Dillerimiz birbirlerine dolanıyor, birbirimizi keşfetmek istercesine yavaş hareket ederek bizi daha zor duruma sokuyordu. Elini iyice belime bastırdığında bacaklarımı beline dolamıştım. Bunu bekliyormuş gibi ellerini kalçamda birleştirmişti. Nefes alma ihtiyacı ile yanım tutuşuyordum. Üst dudağını dişlerimin arasına alıp ısırdım. Bu bir dur ikazıydı. Dudaklarını dudaklarımdan ayırmak istemiyomuşcasına yavaş hareketlerle dudaklarımı serbest bırakmıştı. Gözlerim sıkı sıkıya kapalı, dudakları dudaklarımın üstünde derin soluklar alıp veriyordum. Nefeslerimizi dengesiz şekilde vermeye devam ederken gözlerimi açıp ona bakmıştım. Onun kucağında olduğum için neredeyse aynı boydaydık. Sarı harelerini, mavi gözlerimle birleştirmiş dünyanın en güzel manzarasını bana sunmuştu.

"Gözlerin... Okyanuslarda ki bütün sular gözlerinin içinde... gözlerine dalmak istiyorum bazen, dalıp çıkmamak."

Dudaklarımızı bu sefer ben birleştirmiştim. Fakat onun aksine sertçe ısırıyordum dudaklarını. Gözlerine dalmak istiyorum bazen, dalıp çıkmamak. Üst dudağımı dudaklarının arasına alarak emdiğinde, kendime ona bastırıp inlemiştim sertçe. Altımda sertlik kadınlığıma her temas ettiğinde daha sert öpücük konduruyordum dudaklarına. Dudaklarımızı ayırmadan; kucağında ki benle beraber yatak odasına doğru ilerlemişti. Dudaklarını son bir öpücük bırakıp ayırmıştım dudaklarınımızı. Yatak odasının kapısını açıp içeriye girmişti. Şuan tek beden gibi görülebilirdik çünkü çocuk gibi kalmıştım kucağında.
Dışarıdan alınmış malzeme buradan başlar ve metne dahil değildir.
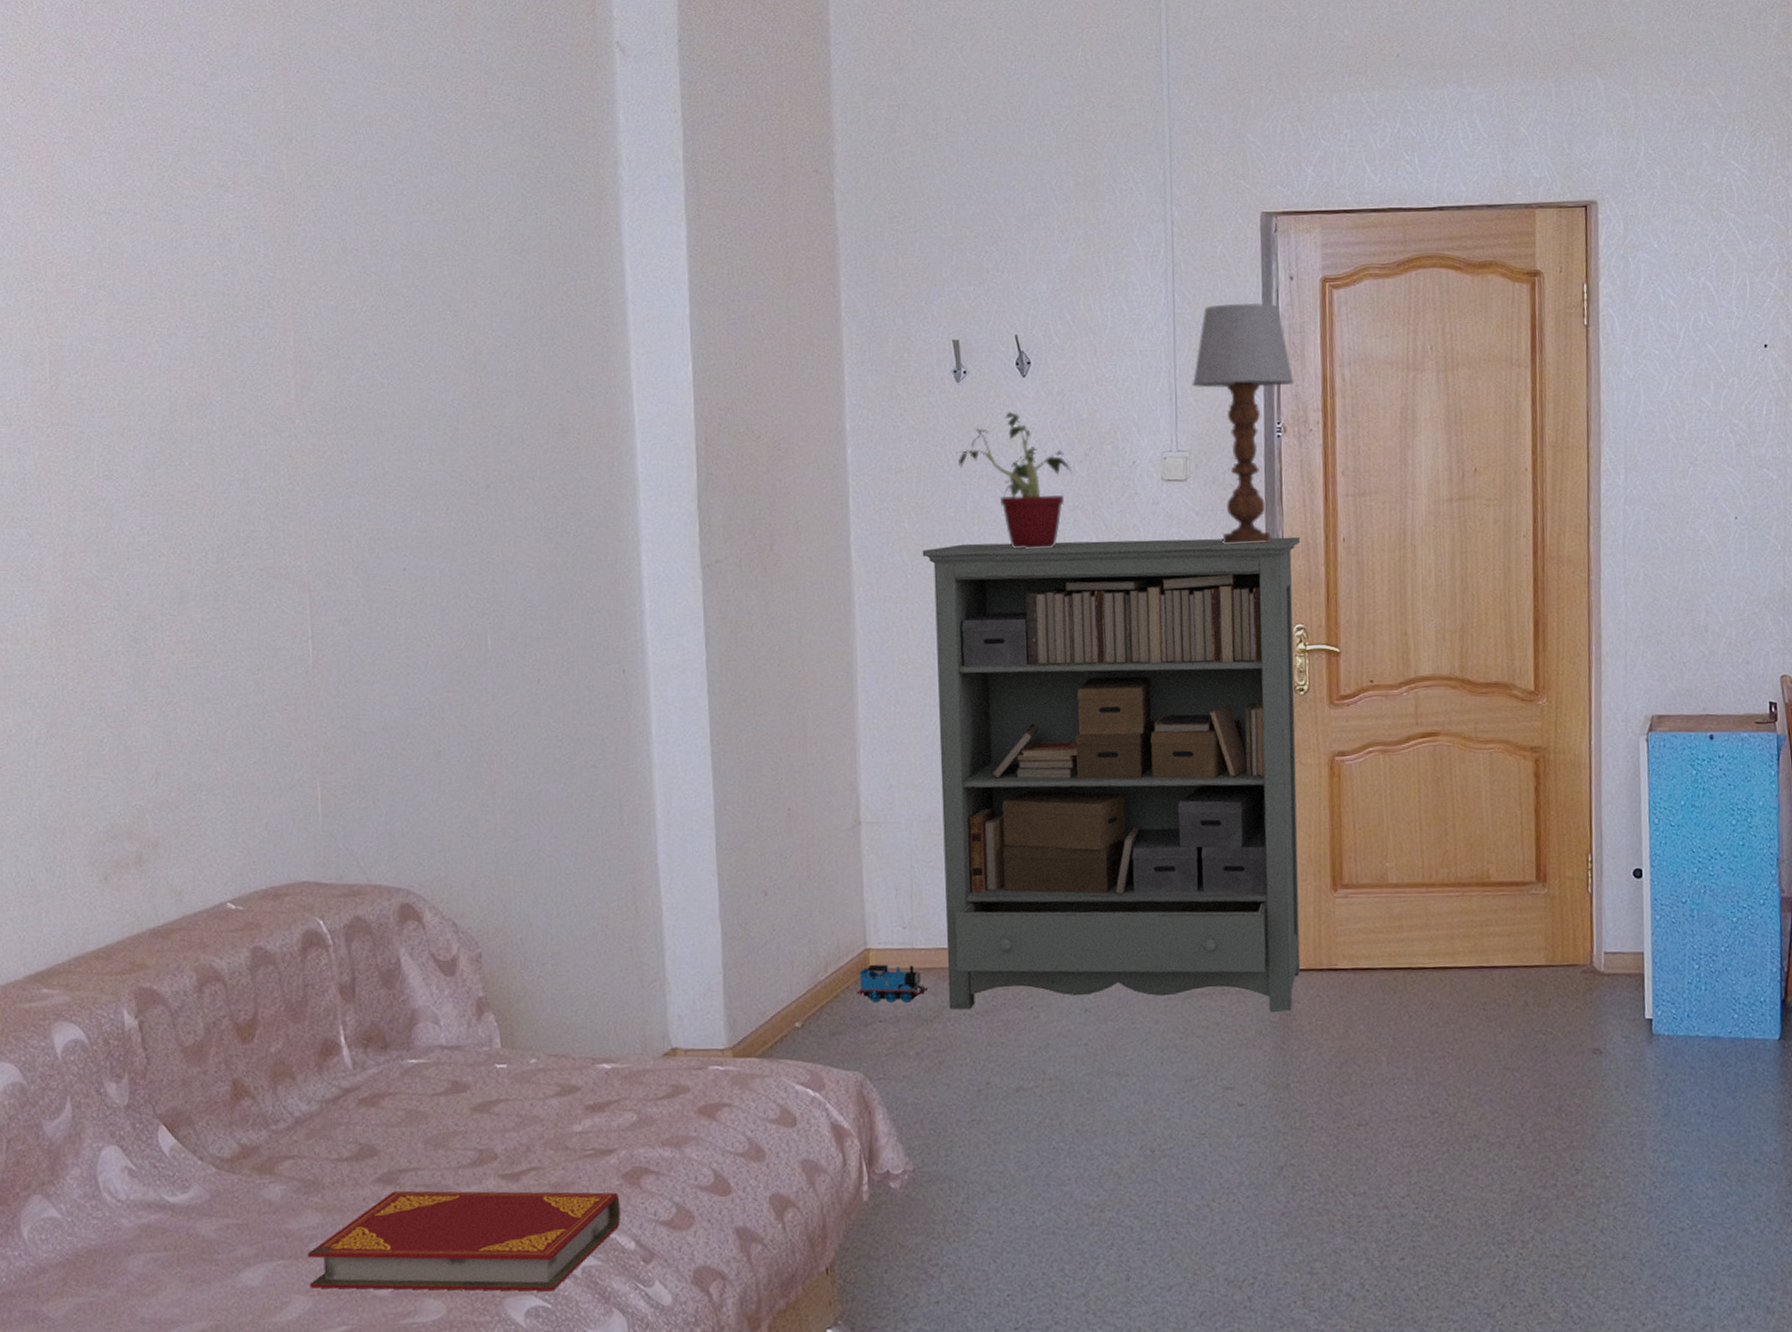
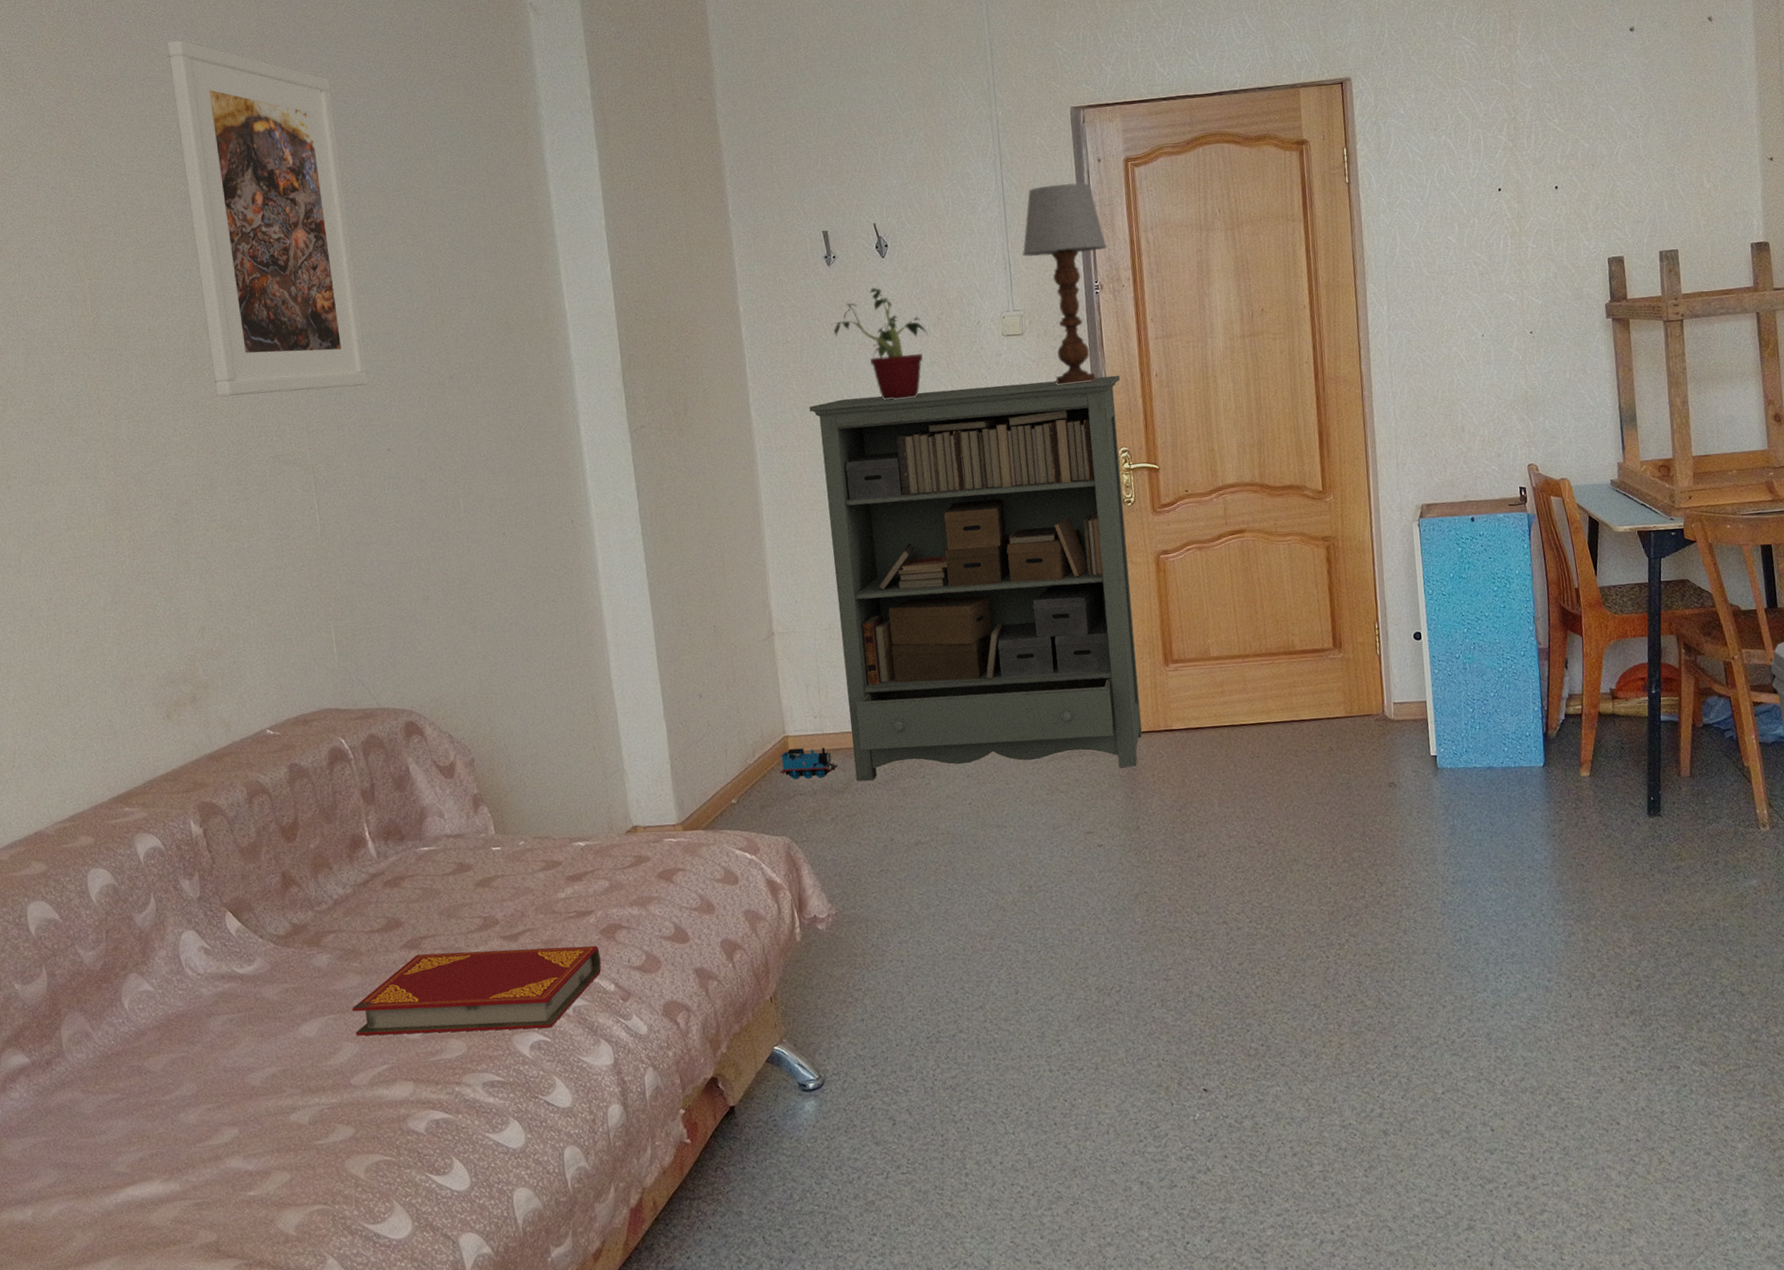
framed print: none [168,56,386,492] -> present [167,40,369,397]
Beni yumuşak bir şekilde yatağa yatırdığında, ağırlığını vermeden üstüme uzanmıştı. Derin nefesler alıp verirken ona bakıyordum. Dudaklarını alnıma bastırıp minik bir öpücük kondurmuştu.
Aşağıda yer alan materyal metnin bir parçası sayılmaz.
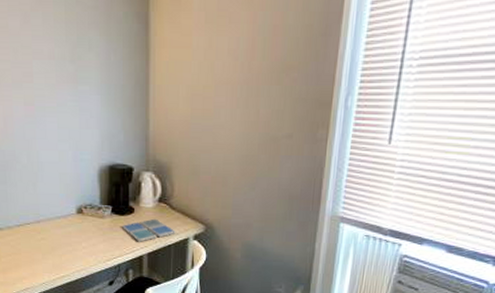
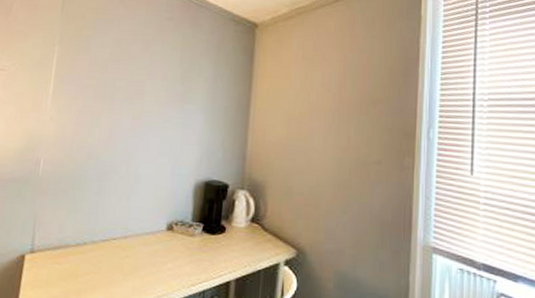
drink coaster: present [121,218,176,242] -> none [210,239,266,266]

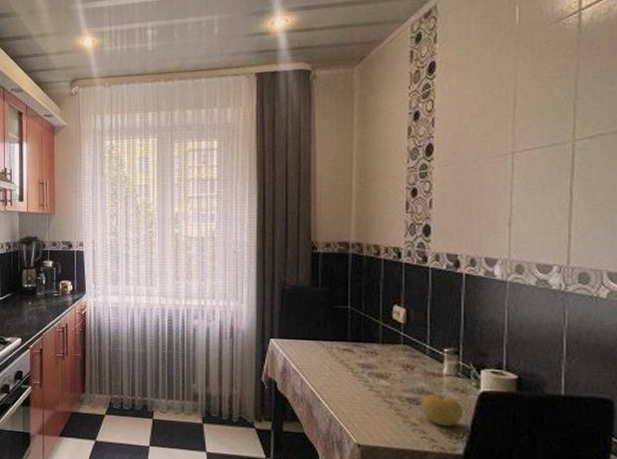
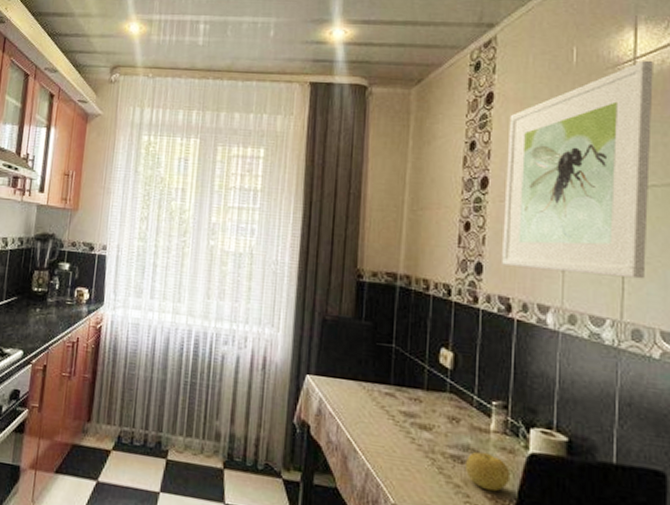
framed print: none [449,11,600,226] -> present [502,61,653,279]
"Çok güzelsin..." Diye fısıldadı saçlarıma doğru. İltifatı beni gülümsetirken çenesine bir öpücük kondurmuştum. Elleri karnımdan başlayarak sürterek aşağıya inmeye başlamıştı. Daha fazla gidecek yerim varmış gibi kendimi yatağa bastırıyordum. Elleri eşofmanım üzerine gelince beklemden içeriye soktu. Elini iç çamaşırımın üzerine koyunca sesli bir inleme ile saçlarını tutmuştum.